**Data shown:**
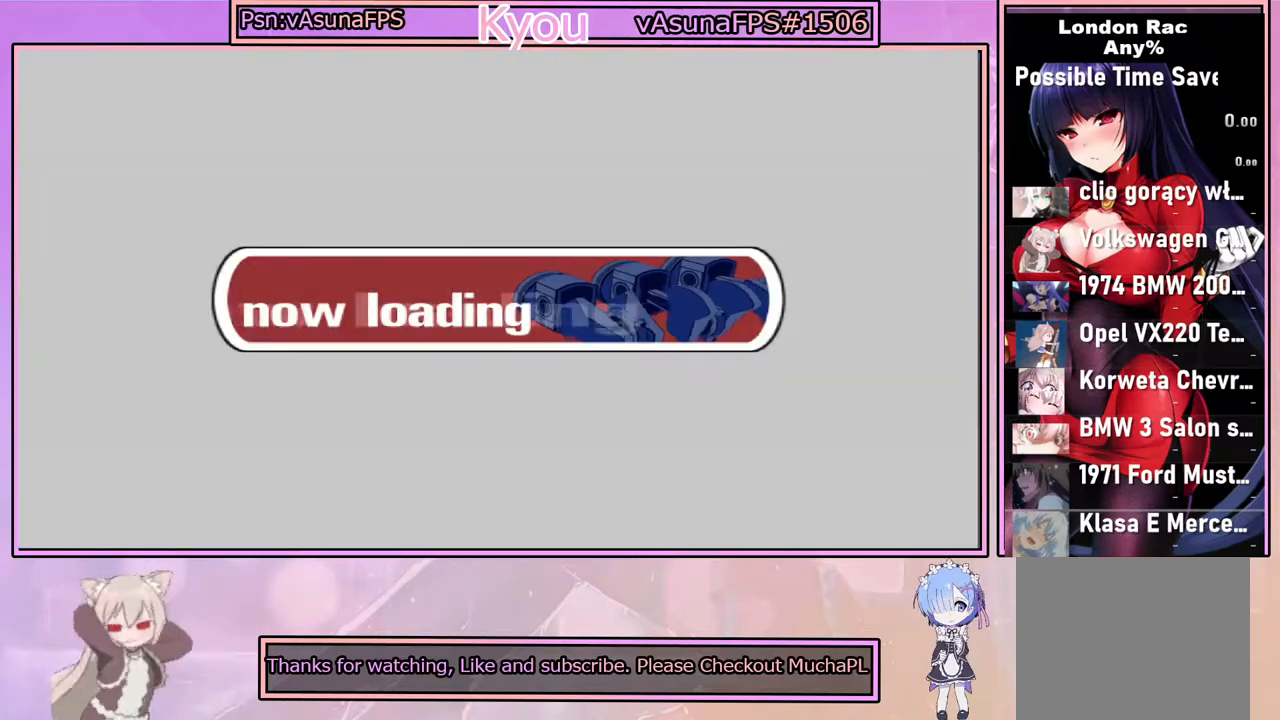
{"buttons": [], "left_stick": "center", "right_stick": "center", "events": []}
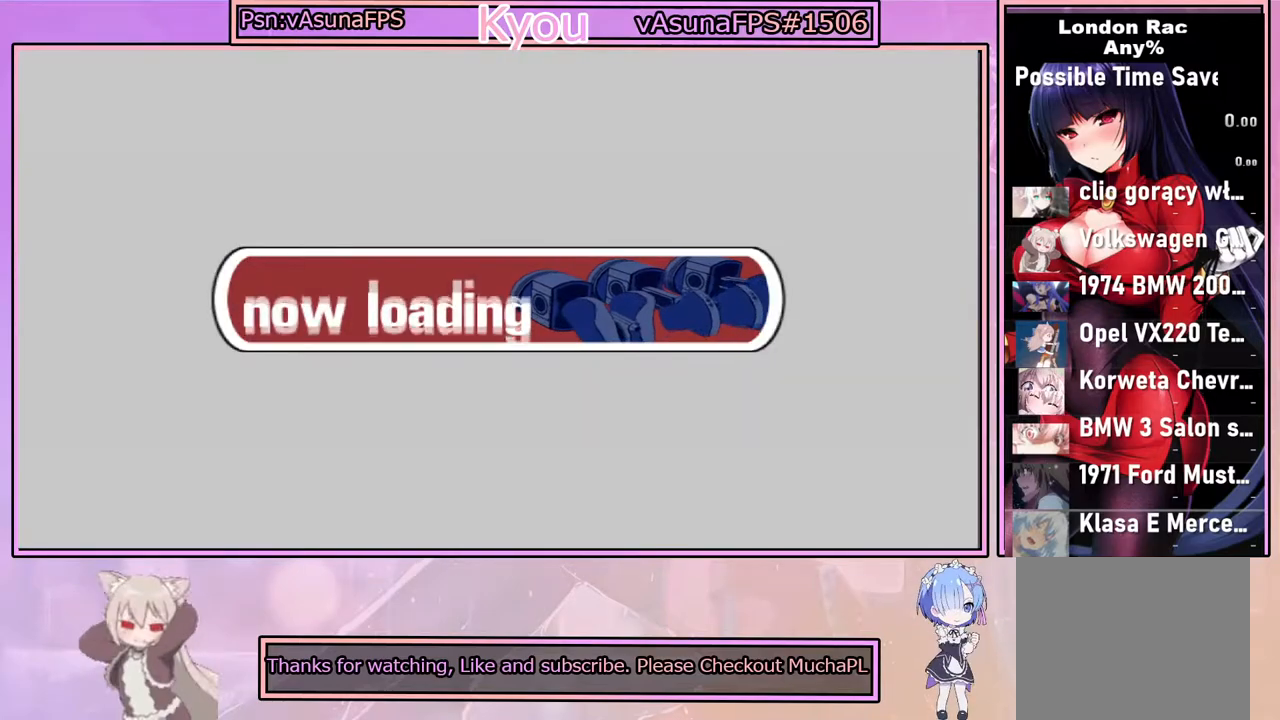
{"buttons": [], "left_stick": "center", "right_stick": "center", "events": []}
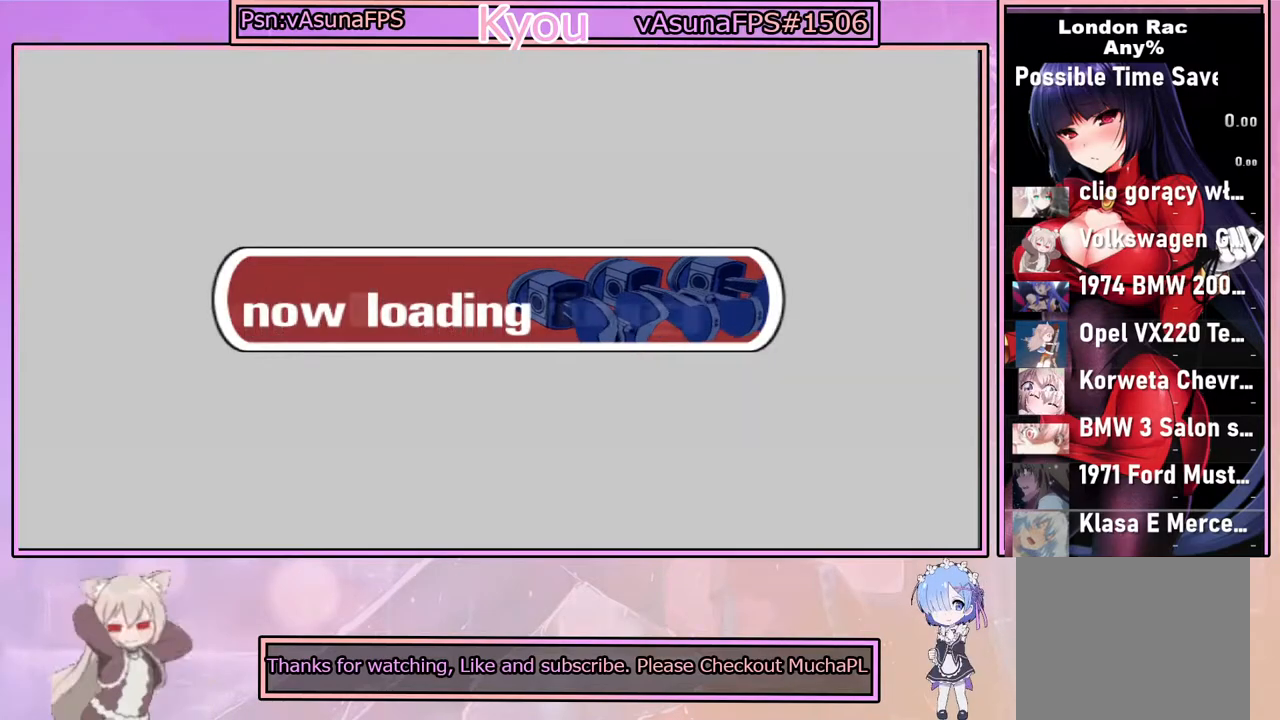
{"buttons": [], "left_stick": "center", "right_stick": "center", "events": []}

**Task:**
Line by line, write out the material above exactly, with no images.

**Task answer:**
{"buttons": [], "left_stick": "center", "right_stick": "center", "events": []}
{"buttons": [], "left_stick": "center", "right_stick": "center", "events": []}
{"buttons": [], "left_stick": "center", "right_stick": "center", "events": []}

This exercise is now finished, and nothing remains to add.